Dr Ravi Mohanka, Liver Transplant Surgeon at Global Hospital, Parel, Mumbai, said “Mr Abhay Patne needed a timely transplant because of liver cancer. His son Shreeneel wanted to donate his part of the liver to him. To donate to an adult recipient, Shreeneel would have to donate the right lobe of his liver. In that case, the liver which is left in him that is called the future liver remnant (FLR) would be less than 30%. Hence, it wasn’t safe for him to donate the right lobe to his father, but he could safely donate a part of his liver (left lateral lobe, around 20% of total liver volume) to a child without any complications to him.”

Dr Prashantha Rao said “Hence, after discussing with both the families, a swap liver transplant was carried out December 12, 2019. With meticulous planning, all four surgeries were carried out at the same time. A team of more than 50 medical professionals worked together. We started at 6:00 am and continued till 8:00 pm. Both the donors and the recipients responded well and recovered fast. They were discharged within 2 weeks after the transplant.

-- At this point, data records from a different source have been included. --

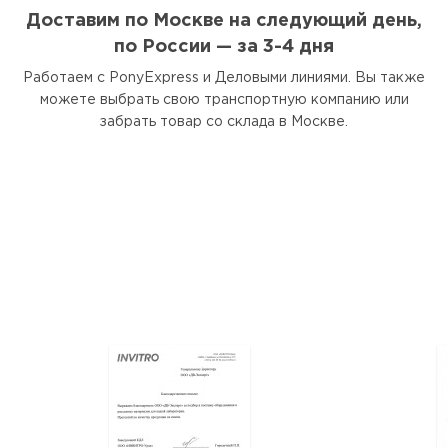
Доставим по Москве на следующий день,
по России — за 3-4 дня
Работаем с PonyExpress и Деловыми линиями. Вы также
можете выбрать свою транспортную компанию или
забрать товар со склада в Москве.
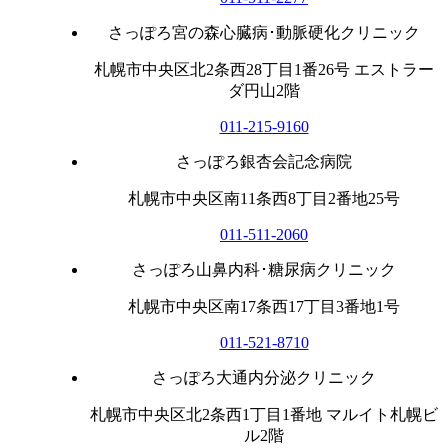
さっぽろ宮の森心臓病･動脈硬化クリニック
札幌市中央区北2条西28丁目1番26号 エストラー
ダ円山2階
011-215-9160
さっぽろ銀杏会記念病院
札幌市中央区南11条西8丁目2番地25号
011-511-2060
さっぽろ山鼻内科･糖尿病クリニック
札幌市中央区南17条西17丁目3番地1号
011-521-8710
さっぽろ大通内分泌クリニック
札幌市中央区北2条西1丁目1番地 マルイト札幌ビ
ル2階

Dr Anurag Shrimal, Paediatric Liver transplant surgeon at Global Hospital, Mumbai, said “Hammad is suffering from PFIC III and has developed Decompensated Chronic Liver Disease with Ascites (fluid in his belly) and Upper Gastrointestinal bleeding requiring multiple episodes of endoscopy. He needed a timely liver transplant as a life-saving surgery. His father and uncle were unfit to donate their part of the liver. His mother Sharmeen wanted to donate a part of her liver. It wasn’t advisable for her to donate the left lateral lobe to her son as there were three very small arteries supplying the left lateral lobe. It was impossible to join these 3 small arteries with Mast Hammad’s arteries safely. But she could safely donate the right lobe her liver to an adult recipient.

“Hitherto swap transplants were done for patients having blood incompatibility. However, this case in particular was a challenging surgery as it involved a swap liver transplant between paediatric and adult patient with same blood group, which is extremely rare. This also expands the horizon of treatment possibilities for many patients. Both the recipients were uneventfully discharged from hospital and have resumed their normal life.” concluded Dr Vivek Talaulikar, Chief Executive Officer, Global Hospital, Mumbai.